Biology, asked by 24khanak, 1 year ago

give a brief account of chymotrypsin as a completely active enzyme

Answers

Answered by puneet2000raj
1
it is an endopeptidase enzyme thatcleaves peptides at the carboxylside of tyrosine, tryptophan, andphenylalanine amino acids...it doesnt reqire any activator and hence is present in active form from the origin.

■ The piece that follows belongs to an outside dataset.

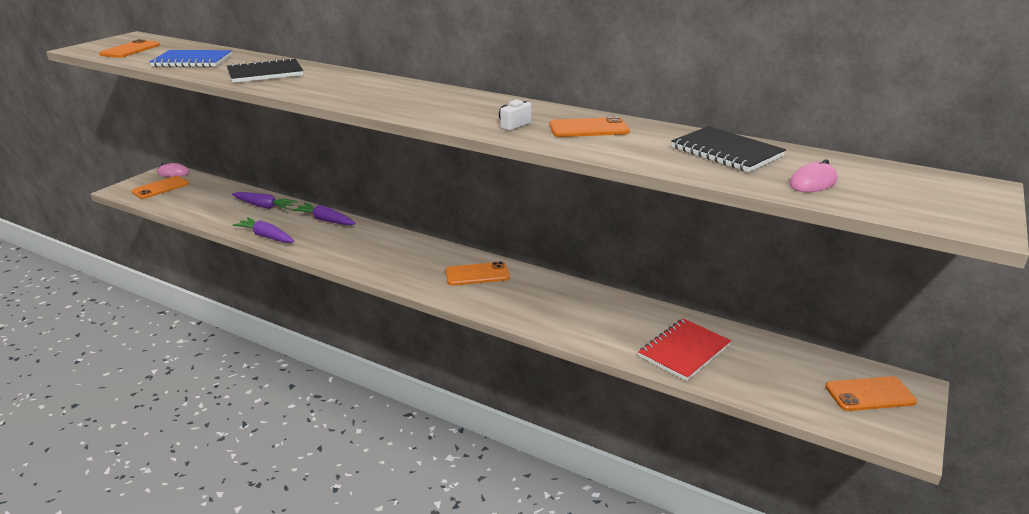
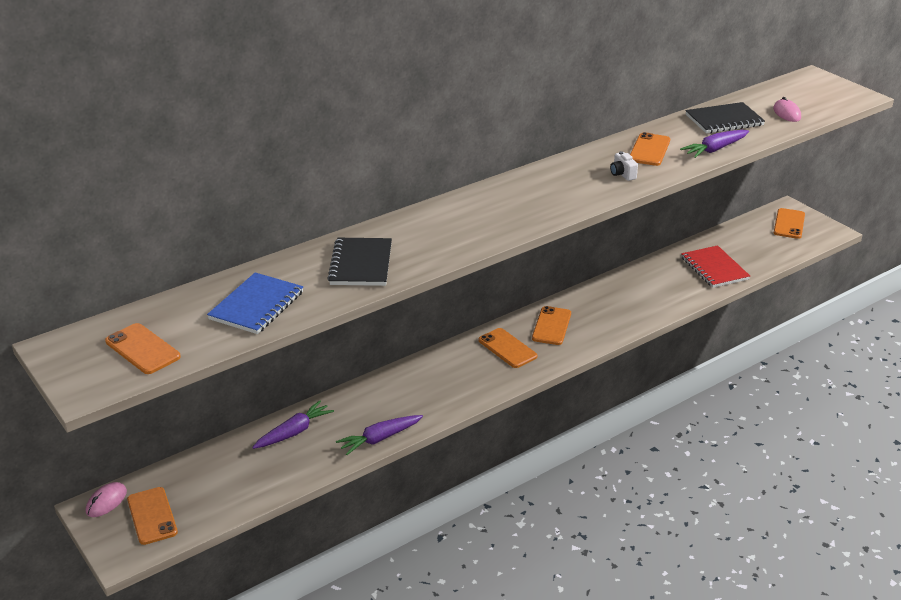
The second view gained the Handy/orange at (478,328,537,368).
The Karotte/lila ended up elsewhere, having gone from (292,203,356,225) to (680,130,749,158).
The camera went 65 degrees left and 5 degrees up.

24khanak: wont you add charge relay system and how the enzyme gets activated from its zymogen form
Answered by MaidenOfSwords
1
Chymotrypsin which hydrolysis peptide bonds following bulky aromatic amino acid residues in polypeptides is actually synthesized in pancreas and through the pancreatic duct released into duodenum.
Nature has ensured that chymotrypsin and other proteolytic enzymes are synthesized as inactive harmless precursors known as zymogens which are activated when required only in duodenum, their site of activity, a process called in-situ activation. This activation results in an altered shape so that it maybe able to interact with substrate.
The inactive precursor enzyme is termed as chymotrypsinogen and fully active enzyme is called chymotrypsin. The enzyme chymotrypsin is made up of linear chain of 245 amino acids interrupted into 3 peptides- A,B and C.
The protein folds into a globular structure. In the 3-D structure of the enzyme, 3 important amino acid residues, his57, asp102 and ser195 come close together in space which allows a charge relay system to operate.
The negatively charged asp 102 is able to hydrogen bond with the adjacent his57 partially borrowing the hydrogen ion from the latter.
The his57 makes good it's partial hydrogen ion loss to aspartate by attracting a hydrogen ion from adjacent ser195, through the his57 residue much like a relay race where the baton is passed from one member to another, the difference here brings that the baton is a charge.
The hydroxyl group of a serine residue is not acidic (pKa 12) and this is true for all other serine residues of chymotrypsin; only ser195 become acidic due to the unique constellation of 3 amino acids residues because the protein has filter uniquely into space.
Importance of acidic residue:- the negatively charged oxygen anion is able to make a nucleophilic attack on the carbonyl carbon of the peptide bond of it's substrate, loosening it so that a water molecule can hydrolyse the bond
The specificity site of chymotrypsin is a large space created within the enzyme shape and lined by hydrophobic residues, which therefore only allow bulky aromatic, hydrophobic amino acids to bind.
This binding brings the susceptible peptide bond close to the attacking ser195 residue
In chymotrypsinogen, the substrate binding site is blocked and hence the enzyme is inactive.
In-site activation by trypsin involves a proteolytic cut chymotrypsinogen which results in conformational change, exposing the substrate binding pocket. (Active site)
Binding a useful folding pattern which can cause hydrolysis of protein substrates, it is repeated in variety of other enzymes. Trypsin, substilysin, thrombin and brain enzyme, acetyl choline esterase all have a reactive serine residue which is Central to catalytic mechanism.